The revised awk code now gives a line break after each field, instead of after each line. The sed code is giving a blank output file.

nezabudka · May 24, 2019, 9:19am

I can not even imagine. Let's start with the base

echo $SHELL $HOSTTYPE

palex · May 24, 2019, 9:23am

bash-3.2$ echo $SHELL $HOSTTYPE
/bin/bash x86_64

nezabudka · May 24, 2019, 9:27am

I found in your posts

I'm novice here

palex · May 24, 2019, 1:35pm

Thanks so much for your help.

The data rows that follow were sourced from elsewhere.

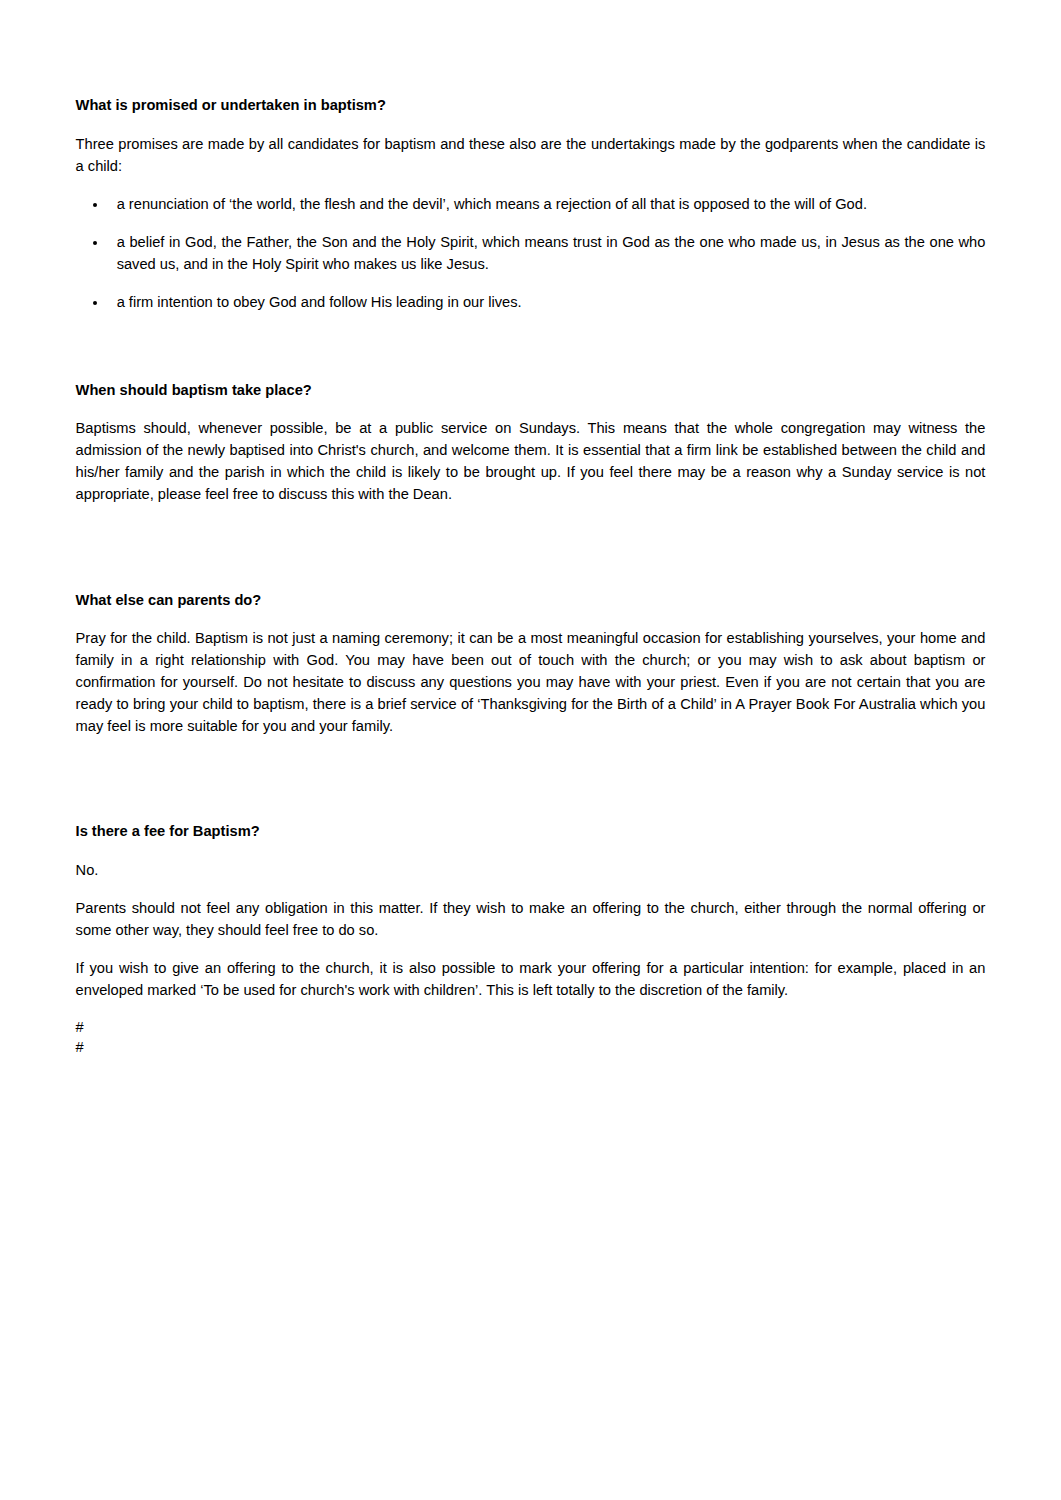What is promised or undertaken in baptism?
Three promises are made by all candidates for baptism and these also are the undertakings made by the godparents when the candidate is a child:
a renunciation of ‘the world, the flesh and the devil’, which means a rejection of all that is opposed to the will of God.
a belief in God, the Father, the Son and the Holy Spirit, which means trust in God as the one who made us, in Jesus as the one who saved us, and in the Holy Spirit who makes us like Jesus.
a firm intention to obey God and follow His leading in our lives.
When should baptism take place?
Baptisms should, whenever possible, be at a public service on Sundays. This means that the whole congregation may witness the admission of the newly baptised into Christ's church, and welcome them. It is essential that a firm link be established between the child and his/her family and the parish in which the child is likely to be brought up. If you feel there may be a reason why a Sunday service is not appropriate, please feel free to discuss this with the Dean.
What else can parents do?
Pray for the child. Baptism is not just a naming ceremony; it can be a most meaningful occasion for establishing yourselves, your home and family in a right relationship with God. You may have been out of touch with the church; or you may wish to ask about baptism or confirmation for yourself. Do not hesitate to discuss any questions you may have with your priest. Even if you are not certain that you are ready to bring your child to baptism, there is a brief service of ‘Thanksgiving for the Birth of a Child’ in A Prayer Book For Australia which you may feel is more suitable for you and your family.
Is there a fee for Baptism?
No.
Parents should not feel any obligation in this matter. If they wish to make an offering to the church, either through the normal offering or some other way, they should feel free to do so.
If you wish to give an offering to the church, it is also possible to mark your offering for a particular intention: for example, placed in an enveloped marked ‘To be used for church's work with children’. This is left totally to the discretion of the family.
#
#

Here is the output I have been getting:

bash-3.2$ awk -F"<[^>]*>" '/b244/ {cn++; if(cn ==2) print $2}; /b203|j151/ {print $2}' hsel*.xml | head 
9780323013543
Manual of Natural Veterinary Medicine: Science and Tradition, 1e
68.95
Nursing Care of the Critically Ill Child, 3e
97.95
Practical Diagnostic Imaging for the Veterinary Technician, 3e
82.95
Core Curriculum for Primary Care Pediatric Nurse Practitioners, 1e
90.95
Core Review for Primary Care Pediatric Nurse Practitioners, 1e

Desired output:

9780323013543	Manual of Natural Veterinary Medicine: Science and Tradition, 1e	68.95
9780323020404	Nursing Care of the Critically Ill Child, 3e	97.95
9780323025751	Practical Diagnostic Imaging for the Veterinary Technician, 3e	82.95
9780323027564	Core Curriculum for Primary Care Pediatric Nurse Practitioners, 1e	90.95

nezabudka · May 24, 2019, 2:48pm

I understood

awk -F"<[^>]*>" '/b244/ {cn++; if(cn == 2) printf $2}; /b203/ {printf "\t" $2}; /j151/ {cn=0; print "\t" $2}' file

--- Post updated at 21:48 ---

sed -n '
/b244/! b; x;s/$/\n/
/^\n\n$/! {x;b}
:1;n; /b203/ H
/j151/! b1; H;s/.*//;x;s/[ \t]*<[^>]*>//g;s/\n/\t/gp
' file

sed - may be for a little-endian architecture only ( I don't know. That is my guess )

palex · May 24, 2019, 2:49pm

The awk line works perfectly now. Thank you so much for your help!!!